Journal of Medical Diagnostic Methods

Journal of Medical Diagnostic Methods
Open Access

ISSN: 2168-9784



Human Palatal Neoplasm - A Cytopathological Approach

Abhimanyu Mohanta and Prafulla K. Mohanty

Background: Palatal neoplasm cases in human are very rare. More than 90% neoplasms of the palate is squamous cell type. Not only cytological pleomorphism but also nuclear anomalies are reported to be observed in oral squamous cell carcinoma (OSCC). But, site specific cytological pleomorphisms are not reported so far. Therefore, an attempt has undertaken to investigate the cytopathology of human palatal neoplasms, pattern of cervical lymph node (CLN) metastasis and to analyse the probable etiological risk factors associated with it in the present study.

Methodology: In a hospital-based study, out of 136 oral cases, 9 palatal cases (6 male and 3 female) registered during May 2007 to May 2009 were included in this study. Detail case-history including the nature and types of addiction of each individual was recorded prior to the collection of samples. Two scraped exfoliated cytosmears were collected from the affected site on the pre cleaned-coded glass-slides. Collected cytosmears were immediately fixed in 1:3 aceto-alcohol (1 part of glacial acetic acid and 3 parts of ethyl alcohol). One set of smears was stained with Papanicolaou’s stain and the other was counter-stained with Giemsa’s stain for cytopathological analysis. American Joint Committee for Cancer Staging and End-Results Reporting (AJC) formulated TNM (Tumor-Node-Metastasis) System for staging of OSCC was followed.

**Dataset section:**
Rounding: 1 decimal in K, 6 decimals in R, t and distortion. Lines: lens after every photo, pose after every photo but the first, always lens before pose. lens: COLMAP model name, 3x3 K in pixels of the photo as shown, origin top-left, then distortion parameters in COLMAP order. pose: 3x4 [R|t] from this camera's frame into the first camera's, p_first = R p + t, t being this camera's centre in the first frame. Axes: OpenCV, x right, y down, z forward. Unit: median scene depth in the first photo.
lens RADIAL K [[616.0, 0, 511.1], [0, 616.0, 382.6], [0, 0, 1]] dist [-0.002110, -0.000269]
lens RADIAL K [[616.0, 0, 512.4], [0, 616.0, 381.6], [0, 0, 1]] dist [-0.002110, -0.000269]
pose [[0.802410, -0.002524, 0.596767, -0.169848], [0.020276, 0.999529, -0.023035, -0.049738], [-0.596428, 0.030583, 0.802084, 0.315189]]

**To do:**
(a) Summarize the text on human palatal neoplasms in two sentences.
(b) List every aim that the text on human palatal neoplasms gives for the present study.

**Task-by-task results:**
(a) Because palatal neoplasms are very rare and site-specific cytological pleomorphisms had not been reported, the study set out to investigate the cytopathology of human palatal neoplasms, their pattern of cervical lymph node metastasis, and their probable etiological risk factors. It included 9 palatal cases (6 male, 3 female) out of 136 oral cases registered from May 2007 to May 2009, recorded each case history, and collected two scraped cytosmears from each affected site; these were fixed in aceto-alcohol, stained with Papanicolaou's and Giemsa's stains, and staged using the AJC TNM system.

(b)
- To investigate the cytopathology of human palatal neoplasms
- To investigate the pattern of cervical lymph node (CLN) metastasis
- To analyze the probable etiological risk factors associated with it